8. Indian Institute of Management, Ahmedabad

IIM Ahmedabad
IIM Ahmedabad is the sole survivor from India in this year’s 10 top business schools in Asia-Pacific, and has fallen from second to eighth position in the regional standings this time round. 

Despite this, the competition for places at the top business schools in India is such that IIM Ahmedabad still commands Asia-Pacific’s highest GMAT average. Indeed, the school’s average of 711 is higher than that reported by two schools in this year’s top 10 business schools in the USMichigan Ross and UCLA Anderson (although one must factor into this the prevalence of the Indian CAT at Indian business schools).

IIM Ahmedabad also received the third highest score from international recruiters in this year’s regional MBA rankings. However, outside the top-tier of Indian business education, graduates have not enjoyed anywhere near as much standing among employers and some schools, despite high demand for management education in India have faced closure. India’s government this year announced plans to establish more institutions of the quality of IIM Ahmedabad in response to this. 

9. AGSM MBA, University of New South Wales

University of New South Wales
The second Australian entry in this year’s MBA rankings is that on offer at the University of New South Wales’ Australian Graduate School of Management (AGSM), based in Sydney.

AGSM is the postgraduate arm of the Australian School of Business, former posting of new Wharton dean Geoffrey Garrett. This year, the school hosted the first program in a new international leadership development initiative for MBA students formed in collaboration with Wharton and France’s INSEAD.

Alumni of AGSM, which also offers a specialized business and technology ‘MBT’ degree, include Bruce Buchanan, the former CEO of Qantas’ low-cost offshoot Jetstar Airways, now CEO of marketing firm, ROKT.

10. Graduate School of Business, Seoul National University

Seoul National University
To round off our tour of the top 10 business schools in Asia-Pacific this year, we must pay a visit to the capital of another Asian Tiger, South Korea, where the Seoul National University (SNU) Graduate School of Business has jumped 10 places to 10th overall in the region.

SNU, founded in 1946, came in as high as fourth in the QS University Rankings: Asia this year.
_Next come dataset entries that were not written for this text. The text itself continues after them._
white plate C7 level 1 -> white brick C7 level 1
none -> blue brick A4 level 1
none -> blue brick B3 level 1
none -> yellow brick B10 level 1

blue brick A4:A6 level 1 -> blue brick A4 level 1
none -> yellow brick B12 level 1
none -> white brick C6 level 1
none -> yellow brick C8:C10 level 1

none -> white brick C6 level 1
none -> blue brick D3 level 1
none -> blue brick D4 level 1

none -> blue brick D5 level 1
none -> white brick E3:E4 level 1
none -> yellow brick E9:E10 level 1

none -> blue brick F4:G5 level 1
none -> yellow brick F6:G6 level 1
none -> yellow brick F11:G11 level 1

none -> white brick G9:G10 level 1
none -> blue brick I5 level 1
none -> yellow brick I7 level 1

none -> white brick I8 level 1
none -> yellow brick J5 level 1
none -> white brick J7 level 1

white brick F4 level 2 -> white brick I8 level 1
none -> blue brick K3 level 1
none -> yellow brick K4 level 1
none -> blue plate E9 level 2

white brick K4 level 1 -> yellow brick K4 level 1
Its 16-month MBA program has a curriculum that has been produced in consultation with a board of representatives from leading businesses based and/or stationed in Korea, such as Samsung, LG and AT Kearny.

In addition, a partnership signed with Duke University’s Fuqua School of Business makes it possible to pursue a dual degree combining a master’s in management studies from Fuqua with the SNU MBA. The school’s current dean and marketing professor, Byung-Do Kim, is an MBA alumnus of NYU Stern and completed his PhD at Chicago Booth.